Work instructions:
Find the word "pixels" in the data. Return every line where it appears.

Source records:
● ● ● ● ●
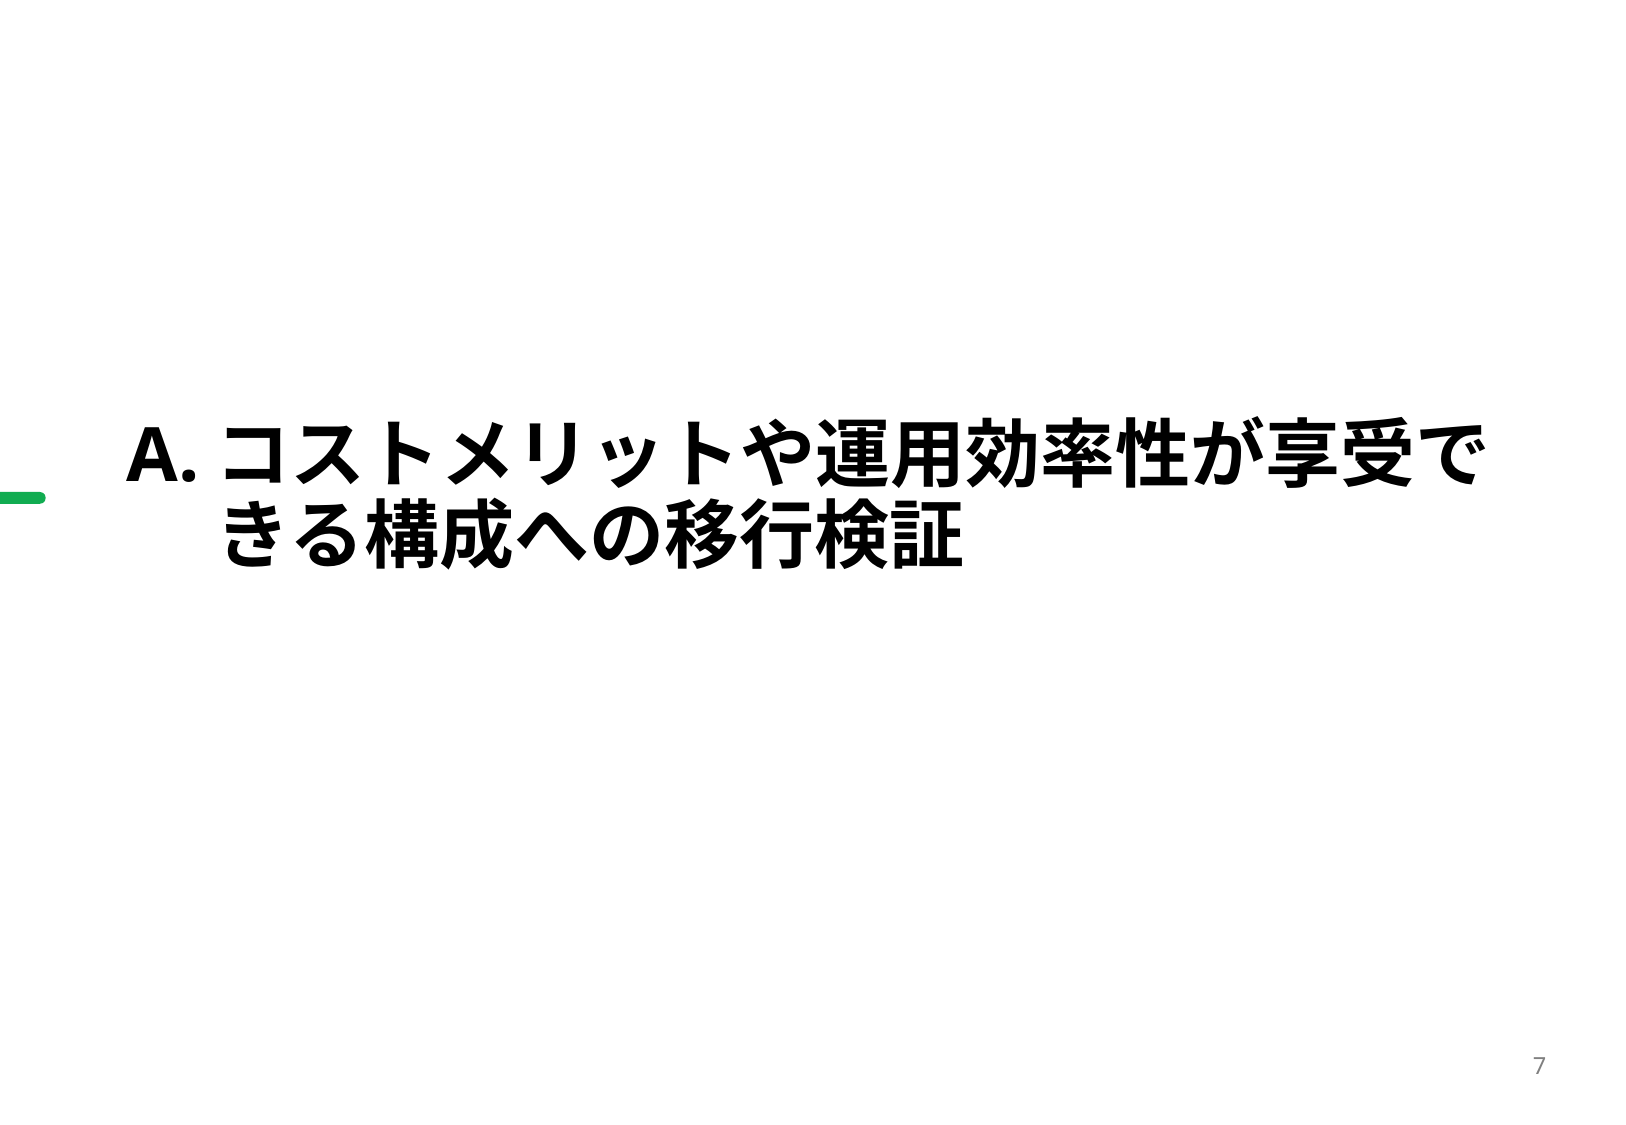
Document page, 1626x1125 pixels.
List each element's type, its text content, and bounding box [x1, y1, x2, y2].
● ● ● ● ●
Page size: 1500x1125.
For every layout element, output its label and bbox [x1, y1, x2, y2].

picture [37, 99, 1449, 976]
● ● ● ● ●
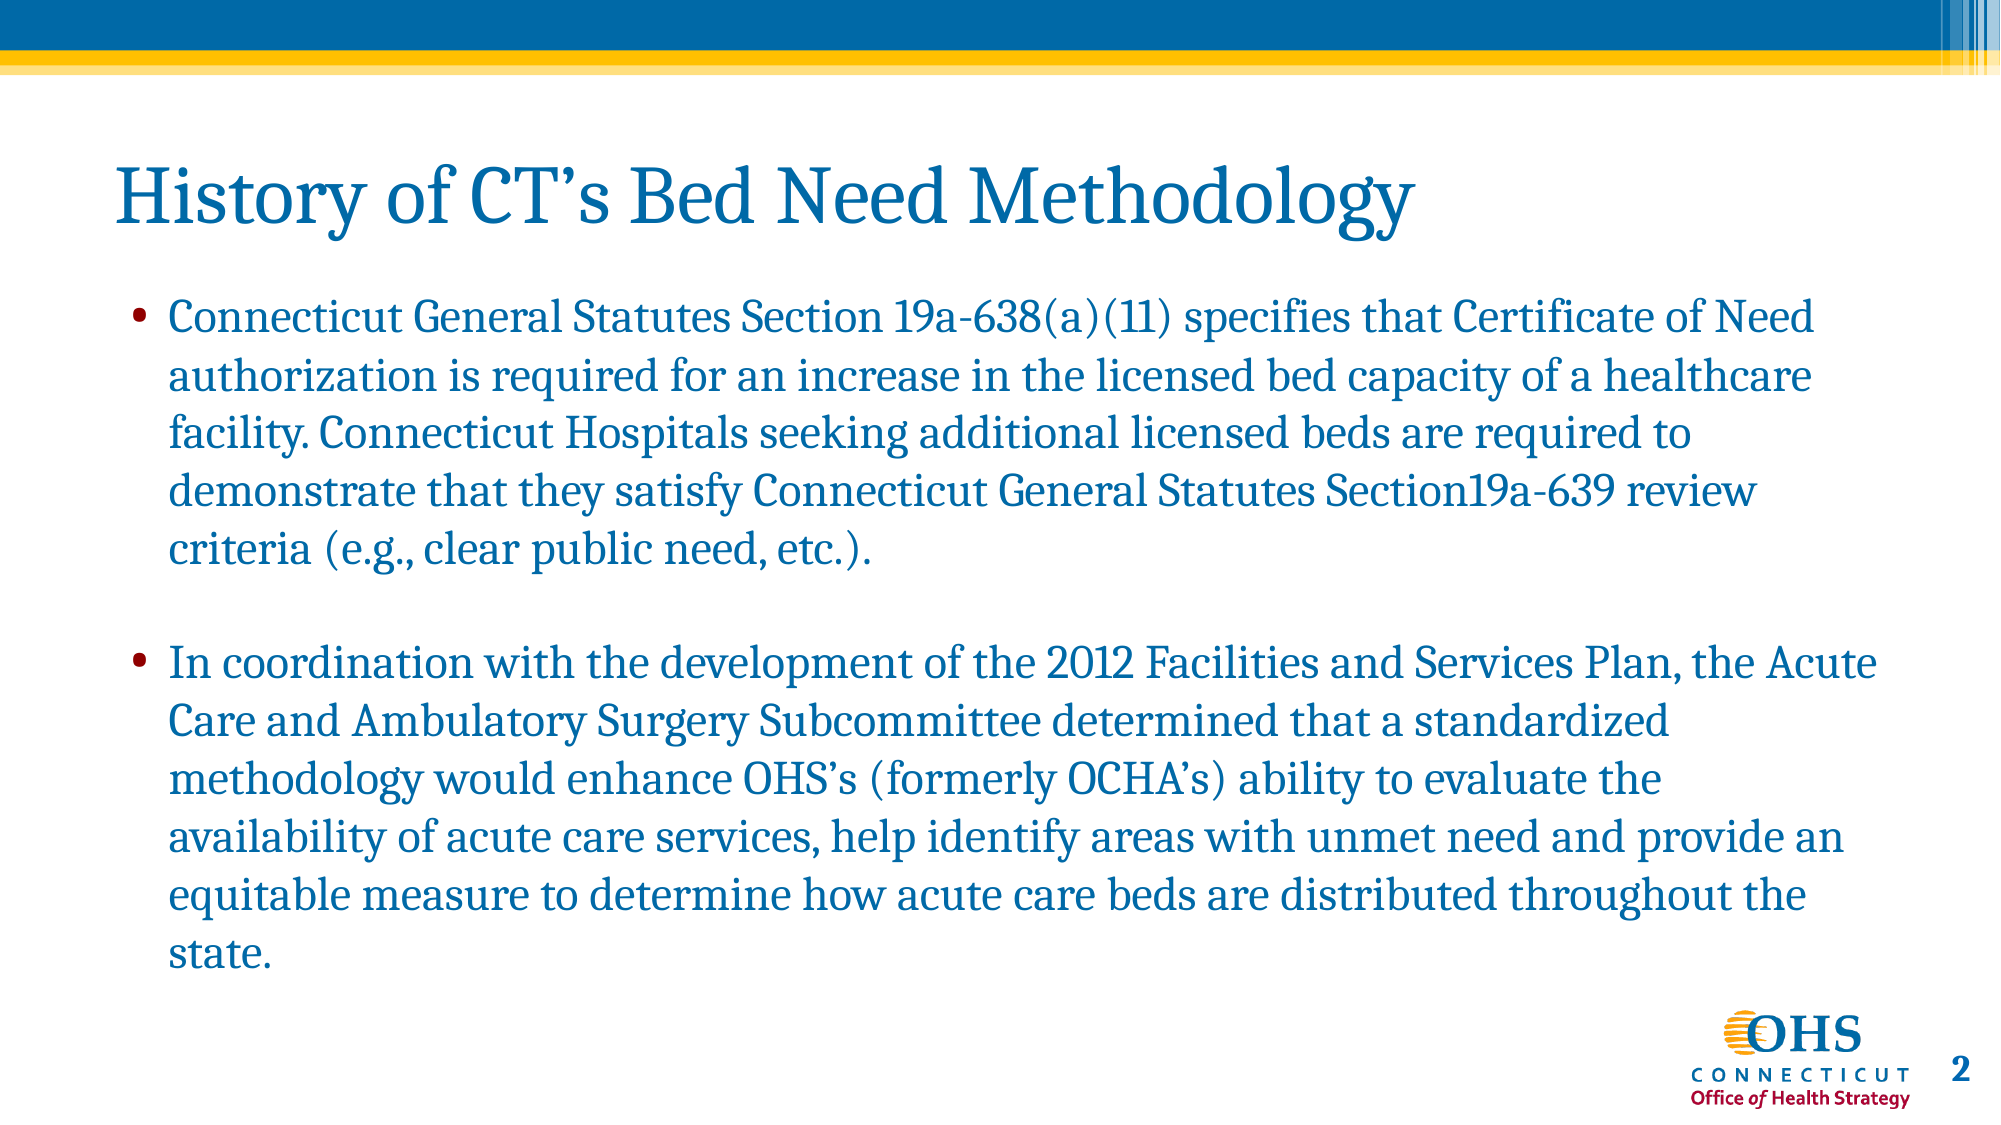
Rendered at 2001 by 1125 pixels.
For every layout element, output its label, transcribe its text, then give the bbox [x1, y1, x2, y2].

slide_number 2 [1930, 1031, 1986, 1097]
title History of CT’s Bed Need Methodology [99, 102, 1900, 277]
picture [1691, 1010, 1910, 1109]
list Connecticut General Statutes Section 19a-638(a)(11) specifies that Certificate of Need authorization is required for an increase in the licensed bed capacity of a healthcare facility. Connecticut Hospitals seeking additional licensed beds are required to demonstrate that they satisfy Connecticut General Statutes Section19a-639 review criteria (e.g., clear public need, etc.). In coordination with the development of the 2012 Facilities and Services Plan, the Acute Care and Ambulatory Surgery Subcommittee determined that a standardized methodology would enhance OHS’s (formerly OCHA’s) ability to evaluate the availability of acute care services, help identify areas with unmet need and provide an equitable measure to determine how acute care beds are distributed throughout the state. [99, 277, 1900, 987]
● ● ● ● ●
Expected answer:
Document page, 1626x1125 pixels.
Rendered at 2001 by 1125 pixels.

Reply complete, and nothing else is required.